Modeling time-varying spillover effects, autolag persistence, and covariate impacts in network-structured time series remains challenging due to the entanglement of topology and temporal dynamics. Method: We propose the Network Time-Varying Parameter Vector Autoregression (NTVP-VAR) model, which represents lag matrices as time-varying linear combinations of graph operators—thereby decoupling network structure (interaction topology) from temporal evolution (interaction strength). It employs low-dimensional latent states to govern dynamic node interactions, autolags, and covariate responses, integrating graph differencing, stochastic coefficient evolution, and tensor low-rank constraints. Contribution/Results: Theoretically, we establish conditions for second-moment existence, network stability, and local stationarity under nonstationary latent states. Methodologically, NTVP-VAR unifies Gaussian/Poisson network VARs, graph-differenced ARIMA, and dynamic edge models. Empirically, it achieves superior predictive accuracy and interpretability on high-dimensional sparse networks.

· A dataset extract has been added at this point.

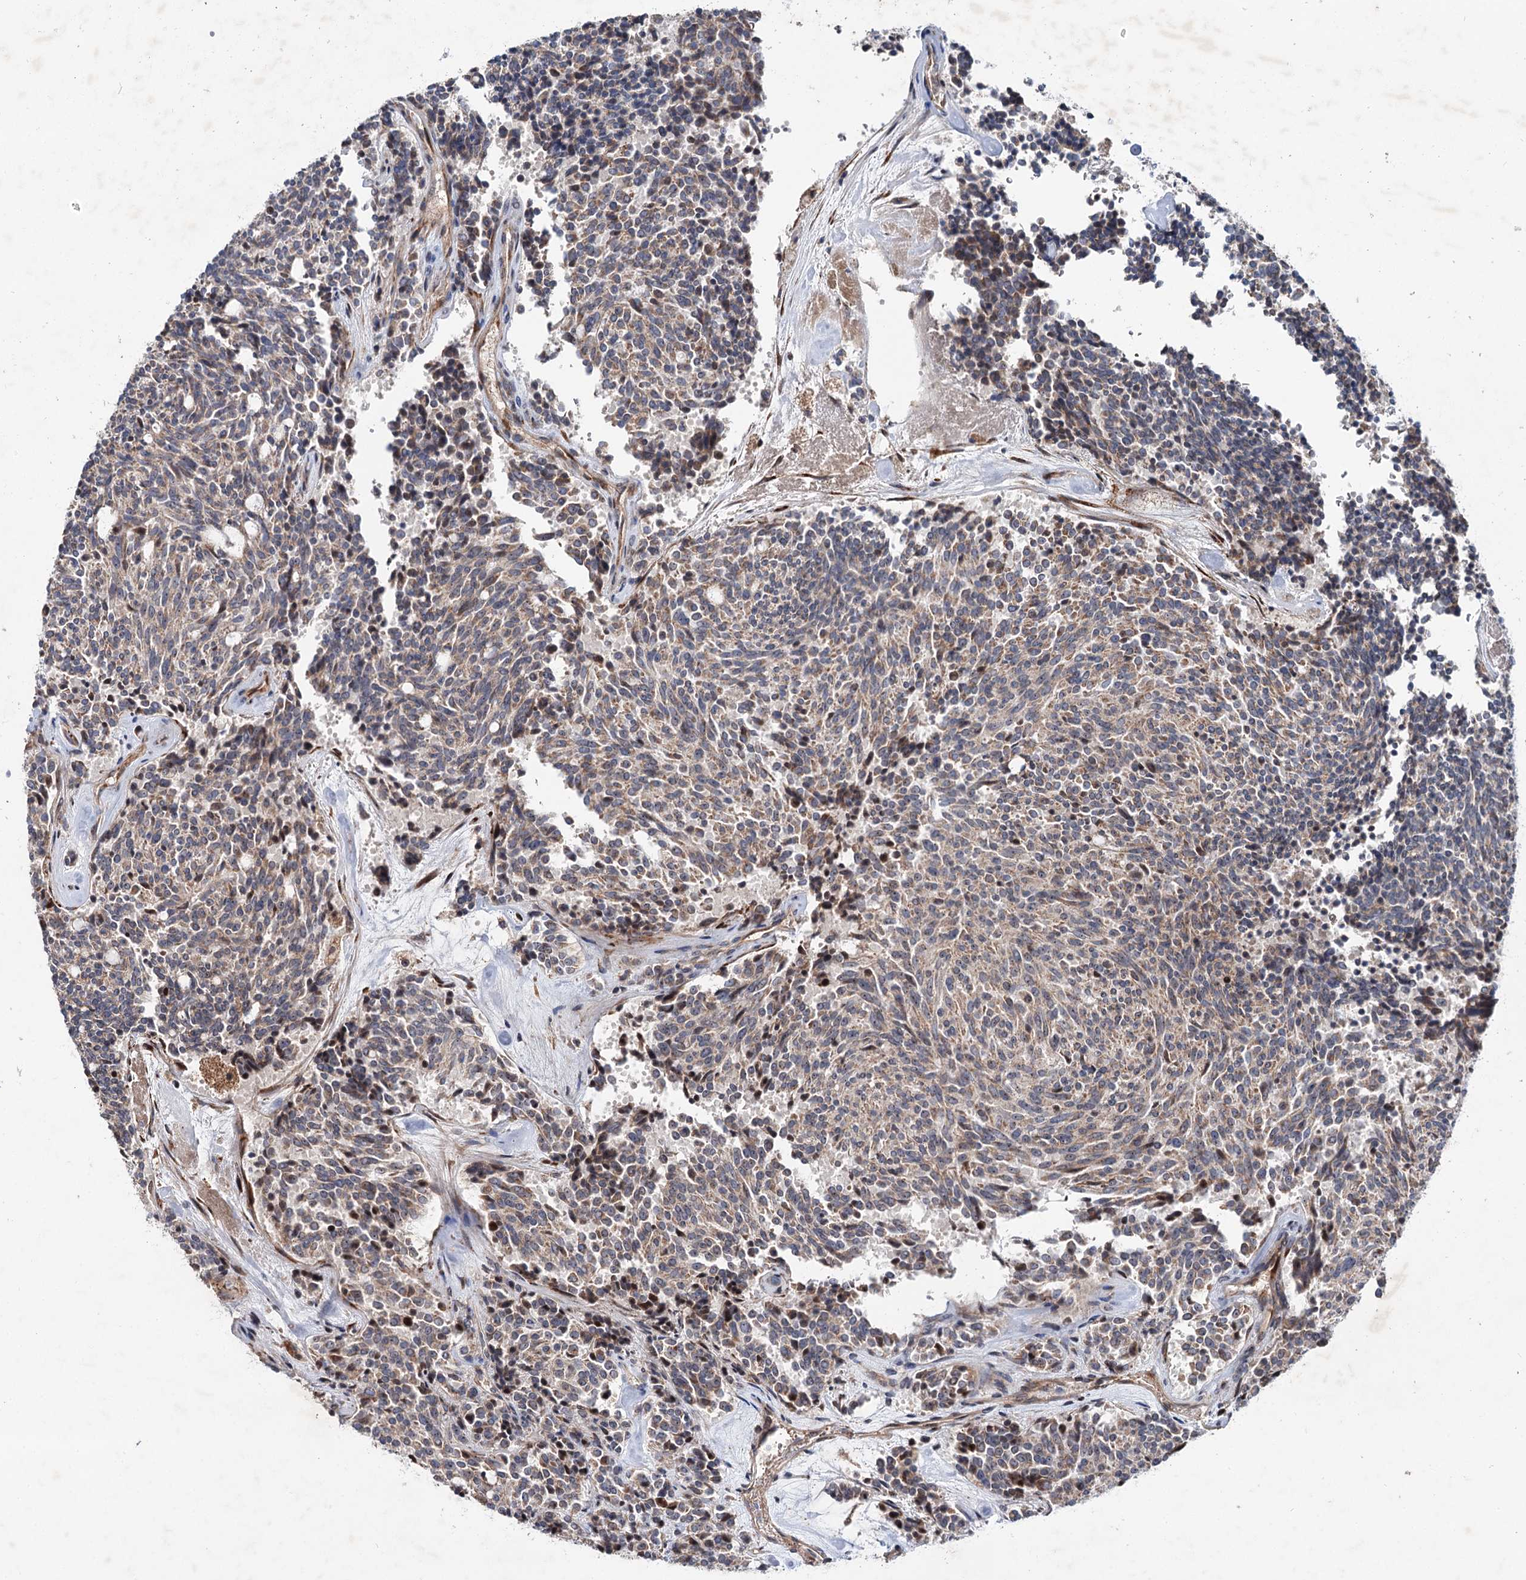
{"staining": {"intensity": "weak", "quantity": "25%-75%", "location": "cytoplasmic/membranous,nuclear"}, "tissue": "carcinoid", "cell_type": "Tumor cells", "image_type": "cancer", "snomed": [{"axis": "morphology", "description": "Carcinoid, malignant, NOS"}, {"axis": "topography", "description": "Pancreas"}], "caption": "Protein staining by immunohistochemistry (IHC) exhibits weak cytoplasmic/membranous and nuclear staining in approximately 25%-75% of tumor cells in carcinoid.", "gene": "PTDSS2", "patient": {"sex": "female", "age": 54}}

Many modern time series arise on networks, where each component is attached to a node and interactions follow observed edges. Classical time-varying parameter VARs (TVP-VARs) treat all series symmetrically and ignore this structure, while network autoregressive models exploit a given graph but usually impose constant parameters and stationarity. We develop network state-space models in which a low-dimensional latent state controls time-varying network spillovers, own-lag persistence and nodal covariate effects. A key special case is a network time-varying parameter VAR (NTVP-VAR) that constrains each lag matrix to be a linear combination of known network operators, such as a row-normalised adjacency and the identity, and lets the associated coefficients evolve stochastically in time. The framework nests Gaussian and Poisson network autoregressions, network ARIMA models with graph differencing, and dynamic edge models driven by multivariate logistic regression. We give conditions ensuring that NTVP-VARs are well-defined in second moments despite nonstationary states, describe network versions of stability and local stationarity, and discuss shrinkage, thresholding and low-rank tensor structures for high-dimensional graphs. Conceptually, network state-space models separate where interactions may occur (the graph) from how strong they are at each time (the latent state), providing an interpretable alternative to both unstructured TVP-VARs and existing network time-series models.